(Document extract)
OP here, I got a perfect answer from a friend of mine who masters multiple languages, including Mandarin and English.

Here's my translated version of the explanation which he originally said in Mandarin:

The reason why you can't hear the difference between "year" and "ear" is that in Mandarin, we don't distinguish the meaning of a character if it's pronounced tightly or relaxed, for example, the Chinese character「爱」(means "love" and is pronounced "ài"), we don't distinguish the meaning of it because it's pronounced tightly or relaxed, the meaning is always "love", but in some languages like Thai, the meanings do differ.

So, for "ear", it's pronounced more tightly, like tightening your throat, whereas "year" is more relaxed.

Now I can really tell the pronunciation difference between "year" and "ear".

  • 1
    The difference between "ear" and "year" is just the same as the difference between "or" & "your"; "earn" & "yearn"; "east" & "yeast"; "ess" (S) & "yes". One has a "yuh" pronounced at the start. I don't know what "relaxed" vs "tight" means here.
    – Boann
    Aug 4 at 16:34
  • 4
    @Boann: your contrasts with or much more strongly than year contrasts with ear, because the following vowel changes the tongue position significantly. The same is true to a lesser extent for yearn and earn. (But I don't know what "relaxed" vs "tight" means either, at least in the context of "ài".)
    – TonyK
    Aug 4 at 19:10

Part of the problem is that Americans don't universally pronounce the "Y" consonant with the same stress

Let me be completely honest, Rachel in her video is pronouncing the "Y" in "year" so short that even I, born and raised in the U.S., had to wind the video back and listen a second time to readily hear the difference. I've never heard anyone pronounce the consonant that short. It's so short that I expect that if I heard her pronounce the words "yes" and the vocalization for the letter "S" ("es"), I'd have trouble hearing the difference.

However, I readily admit that I might be an oddity in the U.S. (even though I believe I hear people stress the "Y" much more than Rachel does in her video). For example, I fully pronounce the "wh" sound in "wheat," where (apparently) so many people de-stress the "h" to pronounce the word "weet" that it was made fun of in the animated series Family Guy.

(Extracted data)
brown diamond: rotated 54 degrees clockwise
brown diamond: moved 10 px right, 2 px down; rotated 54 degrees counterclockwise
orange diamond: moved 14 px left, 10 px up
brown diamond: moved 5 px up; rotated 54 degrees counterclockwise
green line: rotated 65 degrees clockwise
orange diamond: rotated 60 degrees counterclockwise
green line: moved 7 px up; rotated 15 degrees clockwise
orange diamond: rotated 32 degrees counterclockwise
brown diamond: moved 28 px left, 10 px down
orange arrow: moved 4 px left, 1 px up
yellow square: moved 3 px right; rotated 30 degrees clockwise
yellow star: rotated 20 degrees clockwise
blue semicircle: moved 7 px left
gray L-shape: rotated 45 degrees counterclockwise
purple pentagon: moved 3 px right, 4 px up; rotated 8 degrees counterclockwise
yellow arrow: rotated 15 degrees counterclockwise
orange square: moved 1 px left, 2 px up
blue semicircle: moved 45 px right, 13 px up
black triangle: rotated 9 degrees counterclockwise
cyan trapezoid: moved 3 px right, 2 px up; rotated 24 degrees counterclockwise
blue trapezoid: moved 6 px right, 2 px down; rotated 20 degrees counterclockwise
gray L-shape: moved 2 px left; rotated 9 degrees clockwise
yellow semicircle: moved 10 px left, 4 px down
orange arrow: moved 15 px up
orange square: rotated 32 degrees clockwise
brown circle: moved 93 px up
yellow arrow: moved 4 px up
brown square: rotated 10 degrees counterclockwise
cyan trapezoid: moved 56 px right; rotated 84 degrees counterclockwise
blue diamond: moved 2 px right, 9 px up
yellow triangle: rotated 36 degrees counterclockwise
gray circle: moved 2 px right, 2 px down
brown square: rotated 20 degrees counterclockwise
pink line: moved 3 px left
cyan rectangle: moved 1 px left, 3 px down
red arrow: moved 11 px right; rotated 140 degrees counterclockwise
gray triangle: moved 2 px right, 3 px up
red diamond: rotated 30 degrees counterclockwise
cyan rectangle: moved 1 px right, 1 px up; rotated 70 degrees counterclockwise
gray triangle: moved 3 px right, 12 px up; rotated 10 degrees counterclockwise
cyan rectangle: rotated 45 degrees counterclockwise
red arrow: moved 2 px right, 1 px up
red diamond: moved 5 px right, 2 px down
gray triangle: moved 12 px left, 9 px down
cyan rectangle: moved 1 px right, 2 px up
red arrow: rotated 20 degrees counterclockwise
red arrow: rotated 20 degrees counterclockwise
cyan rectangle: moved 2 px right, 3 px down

(Exercise instructions)
Output everything in the pronunciation discussion from "OP here, I got" down to "is more relaxed.", word for word.

(Correct result)
OP here, I got a perfect answer from a friend of mine who masters multiple languages, including Mandarin and English.

Here's my translated version of the explanation which he originally said in Mandarin:

The reason why you can't hear the difference between "year" and "ear" is that in Mandarin, we don't distinguish the meaning of a character if it's pronounced tightly or relaxed, for example, the Chinese character「爱」(means "love" and is pronounced "ài"), we don't distinguish the meaning of it because it's pronounced tightly or relaxed, the meaning is always "love", but in some languages like Thai, the meanings do differ.

So, for "ear", it's pronounced more tightly, like tightening your throat, whereas "year" is more relaxed.